Chilocosmia is a genus of tarantulas that was first described by Schmidt & von Wirth in 1992. The genus was considered a junior synonym of Orphnaecus in 2012, but was re-classified as its own genus in 2025. It is a monotypic genus containing the single species, Chilocosmia dichromata.

==Taxonomy==
This species was originally described as Chilocosmia dichromata by Schmidt & von Wirth, in 1992. In 2005, Peters changed the name to Selenocosmia dichromatus, and in 2012, West, Nunn & Hogg placed Chilocosmia (along with C. dichromatus) as a junior synonym of Orphnaecus, creating the combination Orphnaecus dichromatus.

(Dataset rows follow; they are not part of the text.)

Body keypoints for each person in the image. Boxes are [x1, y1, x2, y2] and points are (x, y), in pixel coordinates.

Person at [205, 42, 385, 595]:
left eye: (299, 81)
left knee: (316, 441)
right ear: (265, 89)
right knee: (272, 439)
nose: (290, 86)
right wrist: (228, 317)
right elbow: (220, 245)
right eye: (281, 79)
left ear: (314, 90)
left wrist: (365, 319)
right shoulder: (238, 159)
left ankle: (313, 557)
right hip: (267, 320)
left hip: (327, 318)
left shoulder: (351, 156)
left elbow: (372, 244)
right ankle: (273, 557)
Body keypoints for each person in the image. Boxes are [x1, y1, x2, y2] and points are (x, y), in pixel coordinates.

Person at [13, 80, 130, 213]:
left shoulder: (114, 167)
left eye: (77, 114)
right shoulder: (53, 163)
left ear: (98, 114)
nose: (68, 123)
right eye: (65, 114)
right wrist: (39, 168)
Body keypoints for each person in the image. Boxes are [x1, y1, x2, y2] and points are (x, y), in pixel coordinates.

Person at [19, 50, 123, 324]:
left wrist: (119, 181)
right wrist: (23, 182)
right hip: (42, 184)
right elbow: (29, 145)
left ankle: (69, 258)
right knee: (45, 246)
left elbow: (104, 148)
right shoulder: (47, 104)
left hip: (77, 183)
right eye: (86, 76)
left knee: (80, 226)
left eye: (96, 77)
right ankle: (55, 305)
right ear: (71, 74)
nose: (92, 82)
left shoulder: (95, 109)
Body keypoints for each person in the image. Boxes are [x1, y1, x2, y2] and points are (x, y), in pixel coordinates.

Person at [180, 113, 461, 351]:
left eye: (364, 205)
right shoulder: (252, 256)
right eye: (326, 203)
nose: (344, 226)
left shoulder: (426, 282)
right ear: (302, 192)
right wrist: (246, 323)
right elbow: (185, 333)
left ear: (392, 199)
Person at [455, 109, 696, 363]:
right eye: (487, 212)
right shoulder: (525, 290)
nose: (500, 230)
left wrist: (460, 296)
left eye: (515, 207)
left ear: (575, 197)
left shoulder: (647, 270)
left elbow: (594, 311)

In 2025, Acuña, et al., found the genera sufficiently different to remain separate, re-classifying the species as Chilocosmia dichromata.

==Characteristics==
C. dichromata has 10 large (and some small) teeth on the chelicerae in a row. It also has 4-5 rows of strikers (also on the chelicerae), that are basally thickest and longest. The 3 rows 10 unequal coxal strikers are clavate (scimitar shaped) and arranged in a semicircular shape. The cephalothorax, coxae and trochanter are reddish-brown and the abdomen and other leg segments are brown.